Federal Reserve Chairman Jerome Powell said earlier this week that he expects the central bank’s rate-setting committee to continue lowering interest rates at a steady pace.
“This is not a committee that feels like it’s in a hurry to cut rates quickly,” Powell said Monday at the National Association for Business Economics’ annual meeting in Nashville.
He also reiterated that the consensus among Fed officials, outlined at their September meeting, was for two more 25 basis point rate cuts this year.
“That doesn’t mean another 50 years,” Powell said.
FILE – Federal Reserve Chairman Jerome Powell speaks during a press conference at the Federal Reserve System in Washington, Sept. 18, 2024. (AP Photo/Ben Curtis, File) (ASSOCIATED PRESS)
But he added that the commission could make faster cuts if the economy slows more than expected.
“We’re going to do everything we need to do in terms of moving with speed,” he said.
The Fed has one more jobs report to digest just before its Nov. 6-7 central bank meeting.
Employment growth could slow, if only temporarily, depending on the impact of Hurricane Helen and the machinists’ strike that halted production of Boeing Co. (BA) aircraft in the Pacific Northwest. The longshoremen’s strike that has affected ports from Maine to Texas is at risk of further repercussions before they return to work Friday.
Economists at JPMorgan say the closure of the Eastern and Gulf ports could have an economic impact of $3.8 billion to $4.5 billion per day, some of which could be recouped over time as normal operations return. We estimate that.

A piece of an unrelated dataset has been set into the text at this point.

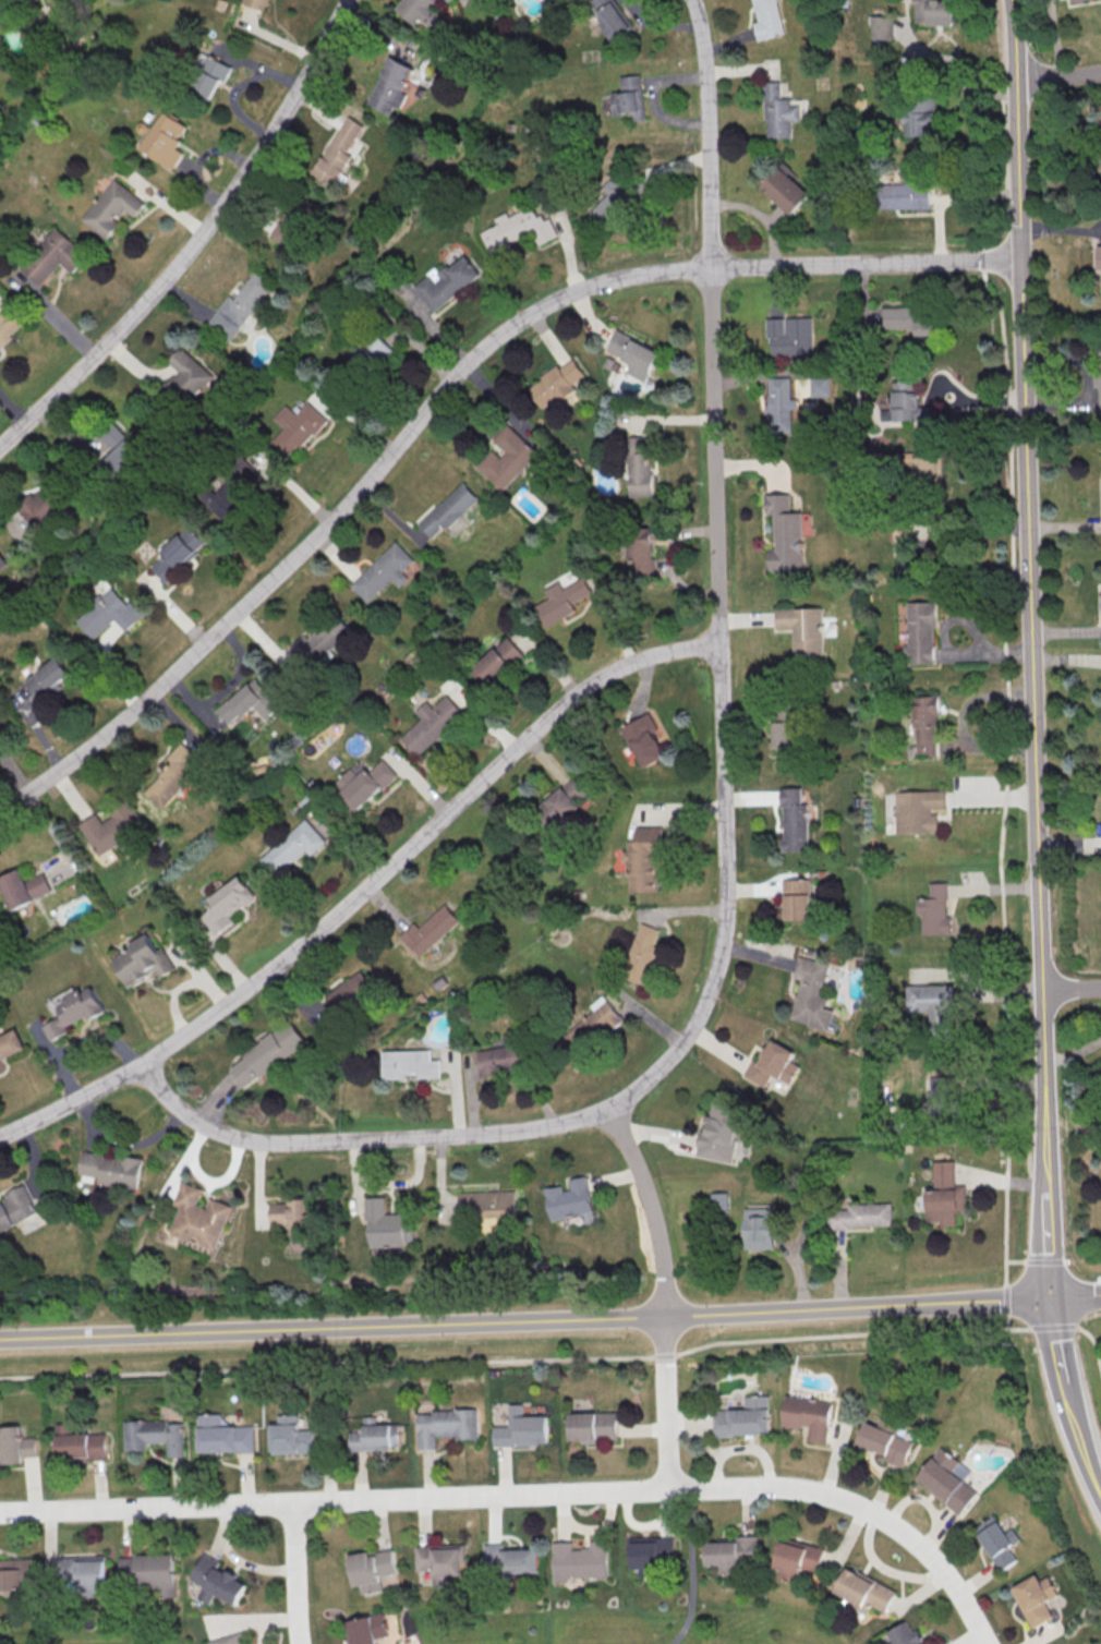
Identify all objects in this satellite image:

Thursday’s agreement to suspend union strikes reduces that risk.
JPMorgan Chief Economist Michael Feroli said in a note that a soft landing for the economy is once again in sight.
“The September report generally reversed many of the cooling trends evident in various indicators of labor market activity,” he said. “There were concerns that the cooling would turn into something even more alarming, but today’s report appears to put the soft landing on track.”